Ton
corps est complètement délabré. Il est ton enfer, ta prison, depuis des années.
Tu passes d’une souffrance à l’autre, de douleurs en inconvénients, de
blessures en humiliations. Ce corps, jadis si beau et athlétique, tu le portes
comme une croix, cheminant sans fin vers le calvaire. Régulièrement tu le
déposes à l’hôpital, où t’attend la mort. Mais tu la combats de toutes tes
forces, avec une volonté inouïe. Alors tu reprends lentement le dessus, et tu
ressors en taxi sous le ciel gris. Pour quelques semaines de vie misérable, à
traîner ton oxygène portable de ton bureau au fauteuil.
Pourtant
tu ne veux pas mourir, comme je te comprends. Ton corps est en ruines, mais ton
esprit est intact. Tu n’es pas si vieux, tu as toujours les mêmes envies, les
mêmes besoins. Tu rêves de conduire ton bateau, de dévaler des pentes à ski. Tu
rêves de travailler, de créer, de négocier, de t’amuser, de rire, de jouer, de
faire l’amour. Ton esprit a juste envie de vivre septante années encore.
Puis,
tu te sens responsable de tes quatre enfants, surtout des plus jeunes, qui ne
sont qu’au début du chemin. Tu veux les protéger encore, les accompagner, être
certain que pour eux tout ira bien. Tu ne veux pas encore leur lâcher la main.

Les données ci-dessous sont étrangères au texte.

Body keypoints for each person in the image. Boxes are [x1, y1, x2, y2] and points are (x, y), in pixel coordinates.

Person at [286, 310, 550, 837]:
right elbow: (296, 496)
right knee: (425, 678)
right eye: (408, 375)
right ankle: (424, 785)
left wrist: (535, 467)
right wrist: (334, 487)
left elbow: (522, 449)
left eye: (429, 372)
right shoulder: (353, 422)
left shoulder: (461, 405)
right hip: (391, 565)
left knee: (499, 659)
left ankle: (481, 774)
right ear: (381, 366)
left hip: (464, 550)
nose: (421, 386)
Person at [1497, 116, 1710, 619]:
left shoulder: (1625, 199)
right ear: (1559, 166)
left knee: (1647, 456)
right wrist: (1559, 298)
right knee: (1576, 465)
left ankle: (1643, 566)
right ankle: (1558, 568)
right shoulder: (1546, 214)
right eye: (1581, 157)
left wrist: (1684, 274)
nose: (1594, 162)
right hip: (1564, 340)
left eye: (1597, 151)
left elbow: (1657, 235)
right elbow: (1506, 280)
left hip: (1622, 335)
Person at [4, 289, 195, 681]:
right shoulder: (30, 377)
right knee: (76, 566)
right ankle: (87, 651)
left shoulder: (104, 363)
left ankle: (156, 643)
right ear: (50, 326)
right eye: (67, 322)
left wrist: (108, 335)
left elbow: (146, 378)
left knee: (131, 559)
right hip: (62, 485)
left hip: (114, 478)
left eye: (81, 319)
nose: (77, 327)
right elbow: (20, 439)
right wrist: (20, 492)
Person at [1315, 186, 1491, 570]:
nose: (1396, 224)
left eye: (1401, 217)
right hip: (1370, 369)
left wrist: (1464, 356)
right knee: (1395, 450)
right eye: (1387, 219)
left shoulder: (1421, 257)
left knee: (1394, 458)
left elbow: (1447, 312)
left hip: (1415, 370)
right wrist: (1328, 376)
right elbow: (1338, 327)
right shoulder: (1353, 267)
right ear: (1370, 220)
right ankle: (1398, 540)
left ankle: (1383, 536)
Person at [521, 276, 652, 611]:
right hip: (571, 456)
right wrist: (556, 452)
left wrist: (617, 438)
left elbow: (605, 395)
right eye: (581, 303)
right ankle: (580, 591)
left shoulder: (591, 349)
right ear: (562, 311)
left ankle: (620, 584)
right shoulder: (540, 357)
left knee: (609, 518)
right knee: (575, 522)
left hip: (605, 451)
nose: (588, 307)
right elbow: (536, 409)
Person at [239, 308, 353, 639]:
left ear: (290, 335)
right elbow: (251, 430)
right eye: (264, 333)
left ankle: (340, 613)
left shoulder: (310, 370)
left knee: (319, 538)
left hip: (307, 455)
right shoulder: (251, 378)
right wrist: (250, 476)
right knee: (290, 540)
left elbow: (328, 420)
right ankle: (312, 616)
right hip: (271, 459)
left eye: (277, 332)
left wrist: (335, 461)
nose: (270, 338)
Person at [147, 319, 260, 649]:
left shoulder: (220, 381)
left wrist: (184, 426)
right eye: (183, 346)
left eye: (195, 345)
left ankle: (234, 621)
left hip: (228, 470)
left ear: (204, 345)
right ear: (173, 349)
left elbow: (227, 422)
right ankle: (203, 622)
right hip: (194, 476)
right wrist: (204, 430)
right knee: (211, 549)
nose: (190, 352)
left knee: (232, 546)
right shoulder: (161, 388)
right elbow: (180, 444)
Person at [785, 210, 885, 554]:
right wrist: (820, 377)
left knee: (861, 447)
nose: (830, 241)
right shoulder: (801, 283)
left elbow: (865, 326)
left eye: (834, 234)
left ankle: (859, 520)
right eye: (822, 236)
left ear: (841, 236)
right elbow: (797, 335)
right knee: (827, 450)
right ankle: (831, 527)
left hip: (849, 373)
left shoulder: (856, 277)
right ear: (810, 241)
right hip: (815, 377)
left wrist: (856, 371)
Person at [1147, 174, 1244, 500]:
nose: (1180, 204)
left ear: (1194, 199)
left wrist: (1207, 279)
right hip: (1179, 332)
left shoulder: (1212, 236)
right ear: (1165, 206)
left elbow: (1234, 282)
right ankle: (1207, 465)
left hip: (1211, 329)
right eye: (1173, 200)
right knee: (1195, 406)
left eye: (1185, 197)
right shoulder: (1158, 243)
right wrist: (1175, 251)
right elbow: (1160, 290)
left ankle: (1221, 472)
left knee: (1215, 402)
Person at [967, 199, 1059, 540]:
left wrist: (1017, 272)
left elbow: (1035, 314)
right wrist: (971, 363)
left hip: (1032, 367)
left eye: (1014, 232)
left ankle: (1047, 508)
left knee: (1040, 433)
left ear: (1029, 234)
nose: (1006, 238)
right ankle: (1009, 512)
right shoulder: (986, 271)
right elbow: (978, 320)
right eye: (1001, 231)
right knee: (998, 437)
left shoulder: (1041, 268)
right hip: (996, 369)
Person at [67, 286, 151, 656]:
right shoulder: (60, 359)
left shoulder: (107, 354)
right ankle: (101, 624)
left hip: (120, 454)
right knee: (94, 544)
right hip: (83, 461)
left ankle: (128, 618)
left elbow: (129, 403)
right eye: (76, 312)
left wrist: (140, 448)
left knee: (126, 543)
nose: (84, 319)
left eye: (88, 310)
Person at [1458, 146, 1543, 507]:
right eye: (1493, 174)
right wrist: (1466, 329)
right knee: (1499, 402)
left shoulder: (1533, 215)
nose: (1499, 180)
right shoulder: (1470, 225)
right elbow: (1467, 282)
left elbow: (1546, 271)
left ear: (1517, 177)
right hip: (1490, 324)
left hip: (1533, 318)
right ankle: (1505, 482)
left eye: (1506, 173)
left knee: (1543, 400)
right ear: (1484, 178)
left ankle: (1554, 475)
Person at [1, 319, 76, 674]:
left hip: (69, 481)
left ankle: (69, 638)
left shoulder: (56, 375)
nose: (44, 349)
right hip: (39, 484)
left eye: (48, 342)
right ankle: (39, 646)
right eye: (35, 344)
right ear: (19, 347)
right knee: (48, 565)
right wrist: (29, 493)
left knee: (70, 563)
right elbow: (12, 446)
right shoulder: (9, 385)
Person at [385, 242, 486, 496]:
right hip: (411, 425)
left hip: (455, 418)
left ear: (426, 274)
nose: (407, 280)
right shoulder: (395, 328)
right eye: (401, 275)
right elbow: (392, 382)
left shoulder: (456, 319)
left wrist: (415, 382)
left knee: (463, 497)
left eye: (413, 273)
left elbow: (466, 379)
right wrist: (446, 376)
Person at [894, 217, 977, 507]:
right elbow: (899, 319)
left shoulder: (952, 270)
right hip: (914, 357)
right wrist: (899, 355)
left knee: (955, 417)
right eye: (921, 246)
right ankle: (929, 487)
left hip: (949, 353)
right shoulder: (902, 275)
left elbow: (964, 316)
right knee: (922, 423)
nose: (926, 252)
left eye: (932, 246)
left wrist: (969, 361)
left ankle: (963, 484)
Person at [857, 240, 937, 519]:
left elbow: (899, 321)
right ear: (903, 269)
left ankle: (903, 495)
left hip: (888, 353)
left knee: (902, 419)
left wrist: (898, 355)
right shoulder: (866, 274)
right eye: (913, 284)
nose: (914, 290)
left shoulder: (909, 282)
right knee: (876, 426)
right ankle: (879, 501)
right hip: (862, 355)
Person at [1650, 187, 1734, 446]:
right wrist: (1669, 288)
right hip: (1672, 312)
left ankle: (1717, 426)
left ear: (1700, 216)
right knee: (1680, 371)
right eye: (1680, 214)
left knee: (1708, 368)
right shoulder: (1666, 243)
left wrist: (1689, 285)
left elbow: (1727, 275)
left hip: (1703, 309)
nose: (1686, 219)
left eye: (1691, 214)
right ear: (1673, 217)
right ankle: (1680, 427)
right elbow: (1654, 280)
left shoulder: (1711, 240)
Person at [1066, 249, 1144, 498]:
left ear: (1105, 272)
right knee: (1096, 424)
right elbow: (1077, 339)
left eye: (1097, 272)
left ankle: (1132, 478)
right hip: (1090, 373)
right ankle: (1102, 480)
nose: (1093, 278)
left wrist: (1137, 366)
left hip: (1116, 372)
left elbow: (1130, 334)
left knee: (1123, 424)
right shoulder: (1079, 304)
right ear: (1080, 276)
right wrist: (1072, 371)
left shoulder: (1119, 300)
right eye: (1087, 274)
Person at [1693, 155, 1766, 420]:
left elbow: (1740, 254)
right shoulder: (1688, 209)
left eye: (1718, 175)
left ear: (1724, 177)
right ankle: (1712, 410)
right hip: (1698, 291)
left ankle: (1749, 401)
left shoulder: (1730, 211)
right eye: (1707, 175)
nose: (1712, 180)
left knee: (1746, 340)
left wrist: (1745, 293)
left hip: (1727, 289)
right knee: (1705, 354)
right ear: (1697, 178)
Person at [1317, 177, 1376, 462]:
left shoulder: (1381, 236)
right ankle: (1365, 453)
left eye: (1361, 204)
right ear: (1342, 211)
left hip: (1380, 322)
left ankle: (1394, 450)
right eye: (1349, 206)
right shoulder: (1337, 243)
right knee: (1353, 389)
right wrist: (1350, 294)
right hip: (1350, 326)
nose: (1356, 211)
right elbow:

Tu ne veux pas mourir maintenant. Comme je te comprends.
Pourtant
parfois je doute. Je me demande si tu ne fais pas fausse route.
Je
pense à Hugo Claus, qui a choisi de mourir plutôt que laisser la maladie d’Alzheimer
le changer en un autre pour mieux le tuer. Je pense à cet ami d’ami, qui a
niqué le cancer, qui a organisé son départ comme une fête, expliquant à tous
qu’il ne voyait pas d’utilité à souffrir, et encore moins à faire souffrir avec
lui tous ceux qu’il aime. C’est si douloureux d’assister impuissant au martyre
de ses proches. Un acte de générosité, un acte d’amour, l’euthanasie.
Mais
tu choisis ton chemin, à ta façon, et je dois reconnaître que tu es ainsi
fidèle à ta personnalité indomptable, à ta vision prométhéenne de l’existence.
C’est ta vie, et ta mort.
Je
feuillette le papier bible de mon vieux Schopenhauer : « La mort de
tout homme de bien est douce et tranquille ; mais mourir sans répugnance,
mourir volontiers, mourir avec joie est le privilège de l’homme résigné, de
celui qui renonce à la volonté de vivre et la renie : car seul il veut une
mort réelle, et non plus seulement apparente ; par la suite il ne sent ni
le besoin ni le désir d’aucune permanence de sa personne. L’existence que nous
connaissons, il la quitte sans peine ; ce qui la remplace est néant à nos
yeux, parce que justement notre existence, comparée à celle-là, n’est qu’un
néant. La foi bouddhiste nomme cette existence nirvana, c’est à dire
extinction. »
Tu
ne veux pas mourir, comme je te comprends. Tu feras ça quand tu seras prêt.